• Required action
Print the listing below only from the line that has "wrist: (477, 282)" through the line that has "pinky pip: (169, 170)", exactly, and drop any picture.

Information START

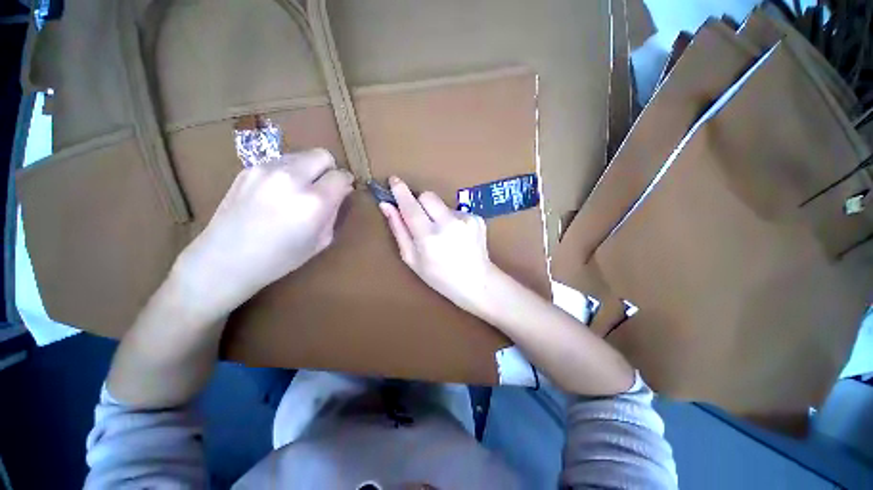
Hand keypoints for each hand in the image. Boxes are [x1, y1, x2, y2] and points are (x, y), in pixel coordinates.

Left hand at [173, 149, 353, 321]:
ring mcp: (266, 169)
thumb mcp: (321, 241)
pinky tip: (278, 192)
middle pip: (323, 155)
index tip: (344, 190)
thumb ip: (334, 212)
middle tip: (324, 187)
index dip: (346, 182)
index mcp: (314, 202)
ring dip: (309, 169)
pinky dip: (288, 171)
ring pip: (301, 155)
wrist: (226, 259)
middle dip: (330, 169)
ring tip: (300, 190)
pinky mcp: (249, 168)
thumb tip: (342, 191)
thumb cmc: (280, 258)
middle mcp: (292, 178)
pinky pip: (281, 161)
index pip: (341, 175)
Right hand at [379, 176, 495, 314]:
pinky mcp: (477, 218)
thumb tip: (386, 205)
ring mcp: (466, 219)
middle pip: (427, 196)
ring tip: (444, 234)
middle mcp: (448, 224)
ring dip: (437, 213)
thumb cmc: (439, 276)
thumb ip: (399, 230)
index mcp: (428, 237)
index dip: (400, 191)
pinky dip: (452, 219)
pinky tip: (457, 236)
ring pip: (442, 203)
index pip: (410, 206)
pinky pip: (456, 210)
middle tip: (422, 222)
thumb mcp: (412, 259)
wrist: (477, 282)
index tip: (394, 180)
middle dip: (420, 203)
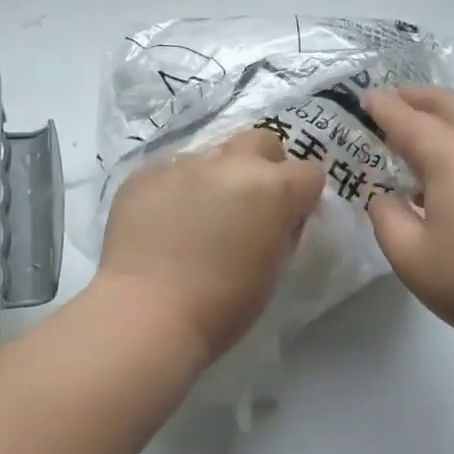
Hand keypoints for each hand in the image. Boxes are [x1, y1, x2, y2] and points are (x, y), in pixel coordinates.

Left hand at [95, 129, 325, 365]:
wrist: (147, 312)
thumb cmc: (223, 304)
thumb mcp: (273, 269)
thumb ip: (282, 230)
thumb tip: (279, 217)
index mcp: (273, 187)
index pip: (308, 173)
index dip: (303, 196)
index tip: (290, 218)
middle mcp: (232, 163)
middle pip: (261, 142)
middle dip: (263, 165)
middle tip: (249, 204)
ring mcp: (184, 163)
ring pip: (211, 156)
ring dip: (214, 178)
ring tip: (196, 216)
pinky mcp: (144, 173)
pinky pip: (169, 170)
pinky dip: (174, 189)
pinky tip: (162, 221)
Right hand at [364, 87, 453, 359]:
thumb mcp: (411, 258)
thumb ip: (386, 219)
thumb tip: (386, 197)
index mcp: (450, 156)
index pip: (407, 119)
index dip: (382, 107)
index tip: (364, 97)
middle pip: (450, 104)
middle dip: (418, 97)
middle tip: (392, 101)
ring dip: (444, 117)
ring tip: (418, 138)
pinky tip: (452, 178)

Information END

• Solved exercise
wrist: (477, 282)
index tip: (394, 180)
middle dip: (420, 203)
Hand keypoints for each hand in the image. Boxes are [x1, y1, x2, y2] and points are (x, y), in pixel coordinates.

Left hand at [95, 129, 325, 365]:
wrist: (147, 312)
thumb cmc: (223, 304)
thumb mcp: (273, 269)
thumb ip: (282, 230)
thumb tip: (279, 217)
index mcp: (273, 187)
index pip: (308, 173)
index dip: (303, 196)
index tip: (290, 218)
middle mcp: (232, 163)
middle pip: (261, 142)
middle dip: (263, 165)
middle tip: (249, 204)
ring mcp: (184, 163)
ring pip: (211, 156)
ring dip: (214, 178)
ring tip: (196, 216)
pinky mcp: (144, 173)
pinky pip: (169, 170)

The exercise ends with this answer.